Kırılgan uçlar: Vitaminsizlik
Saçlarınıza iyi bakmanıza rağmen saç uçlarınız kırılıyorsa beslenmenizde farklılıklar yapmanız gerekmektedir. E vitamini, demir ve C vitamini yoksunluğu da sağlıksız saçlara neden olabilir. E vitamini, yağ desteği sağladığı için sağlıklı bir saç teni için şarttır. Demir olmadan saç kökleri bütün olarak çalışamaz ve C vitamini bedenin sağlıklı saç gelişmesi için zorunlu olan kolajen üretimini sağlar. Bu sebeple beslenmenizin bedeninizin ihtiyacı olan vitamin ve mineralleri içerdiğinden emin olmalısınız.

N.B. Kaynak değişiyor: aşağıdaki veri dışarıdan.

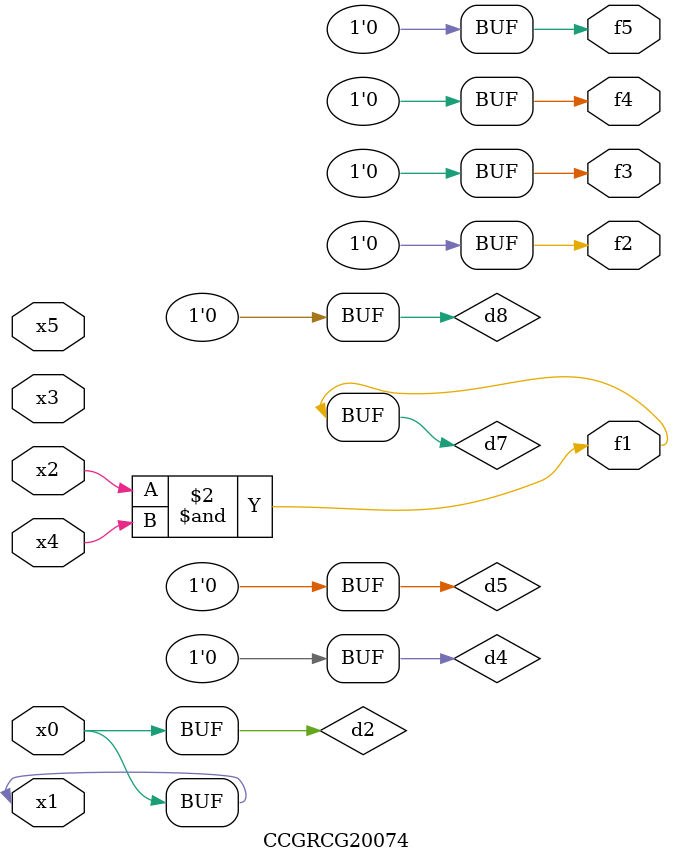
<source format=v>
module CCGRCG20074(
	input x0, x1, x2, x3, x4, x5,
	output f1, f2, f3, f4, f5
);

	wire d1, d2, d3, d4, d5, d6, d7, d8, d9;

	nand (d1, x1);
	buf (d2, x0, x1);
	nand (d3, x2, x4);
	and (d4, d1, d2);
	and (d5, d1, d2);
	nand (d6, d1, d3);
	not (d7, d3);
	xor (d8, d5);
	nor (d9, d5, d6);
	assign f1 = d7;
	assign f2 = d8;
	assign f3 = d8;
	assign f4 = d8;
	assign f5 = d8;
endmodule

</source>
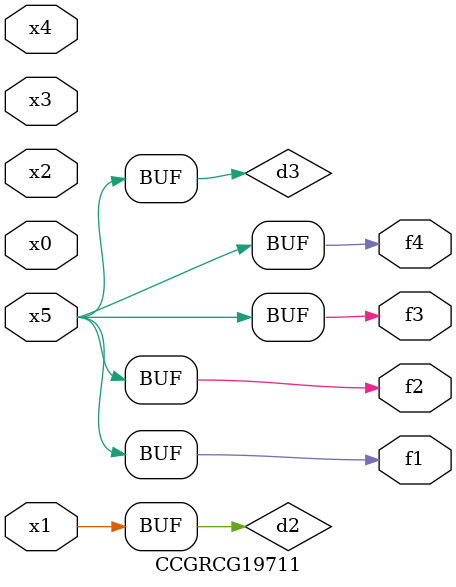
<source format=v>
module CCGRCG19711(
	input x0, x1, x2, x3, x4, x5,
	output f1, f2, f3, f4
);

	wire d1, d2, d3;

	not (d1, x5);
	or (d2, x1);
	xnor (d3, d1);
	assign f1 = d3;
	assign f2 = d3;
	assign f3 = d3;
	assign f4 = d3;
endmodule

</source>
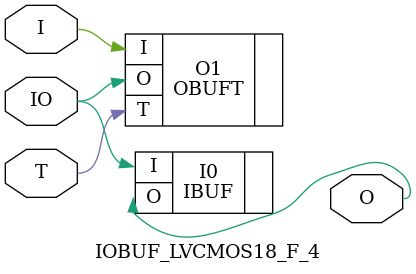
<source format=v>


`timescale  1 ps / 1 ps


module IOBUF_LVCMOS18_F_4 (O, IO, I, T);

    output O;

    inout  IO;

    input  I, T;

        OBUFT #(.IOSTANDARD("LVCMOS18"), .SLEW("FAST"), .DRIVE(4)) O1 (.O(IO), .I(I), .T(T)); 
	IBUF #(.IOSTANDARD("LVCMOS18"))  I0 (.O(O), .I(IO));
        

endmodule



</source>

Kuru ve kırılgan saçlar: Susuzluk
Yeterli su tüketmemek saç tellerinin hem kurumasına hem de kırılmasına zemin hazırlıyor. Bir saç telinin %25’inin sudan oluşur. Beden susuz kaldığında saçlar da etkilenir; zira beden, sahip olduğu az suyu kritik uzuvların çalışması için kullanır ve saça suyu yollamaz. Bu sebeple saç telleri susuz kalır. Nemsizlik de saçın hem kurumasına hem de kırılmasına neden olur. Hem bütüncül sıhhatinizi gözeterek bedeninizdeki tüm sistemlerin yararlı bir biçimde işlemesini sağlamak hem de saçlarınızın nemini karşılamak için her gün yeterli ölçüde su içmenizde fayda var.
Pul pul dökülme: Yağ asitleri yokluğu
Olur olmadık anlarda kafanızı kaşımak istiyorsanız nedeni kurumuş saç deriniz olabilir. Pul pul dökülen deri parçalarıyla kendini gösteren kuru saç dipleri, omega-3 ve omega-6’lara ihtiyacınız olduğunu gösterir. Saç diplerinin sağlıklı olması için yağ asitleri önemlidir. Bu sebeple, ayçiçeği, keten tohumu, balık ya da balık yağını diyetinize ekleyerek saç teninizi canlandırabilir, dökülmeleri önleyebilirsiniz.